WORK TO BE COMPLETED: The answer must consist solely of the lines from the line with "key(Return)" to the final line of the data below, reproduced exactly, pictures omitted.

DATA RECORDS:

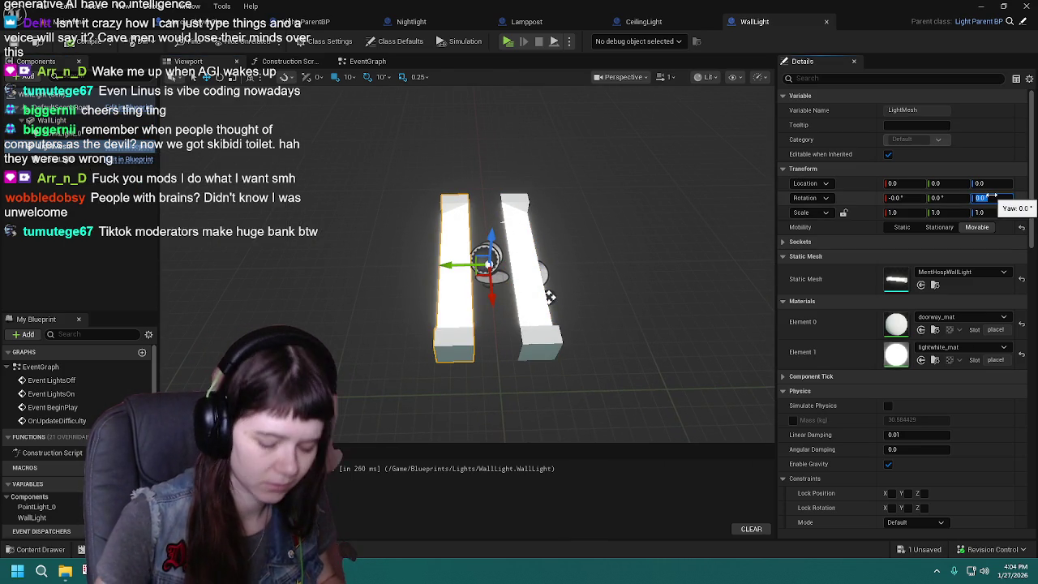
click(994, 198)
text(180)
key(Return)
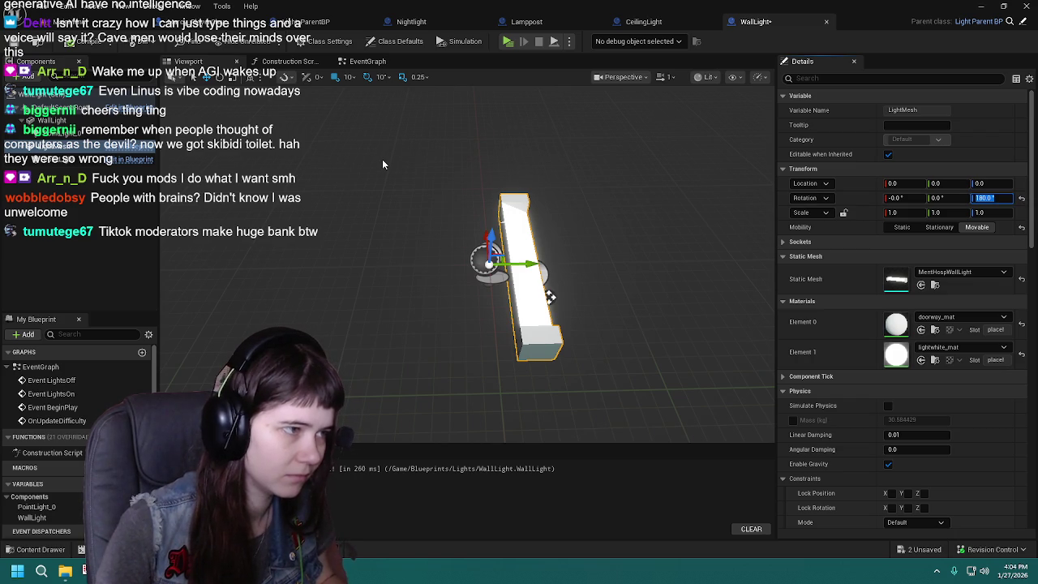
mouse_move(408, 197)
mouse_down()
mouse_move(426, 331)
mouse_move(475, 283)
mouse_move(438, 260)
mouse_move(486, 285)
mouse_move(481, 299)
mouse_up()
Step: Remove the PointLight_0 component and compile-save WallLight, which now reports fatal errors
click(55, 122)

TASK RESULT:
key(Return)
mouse_move(408, 197)
mouse_down()
mouse_move(426, 331)
mouse_move(475, 283)
mouse_move(438, 260)
mouse_move(486, 285)
mouse_move(481, 299)
mouse_up()
Step: Remove the PointLight_0 component and compile-save WallLight, which now reports fatal errors
click(55, 122)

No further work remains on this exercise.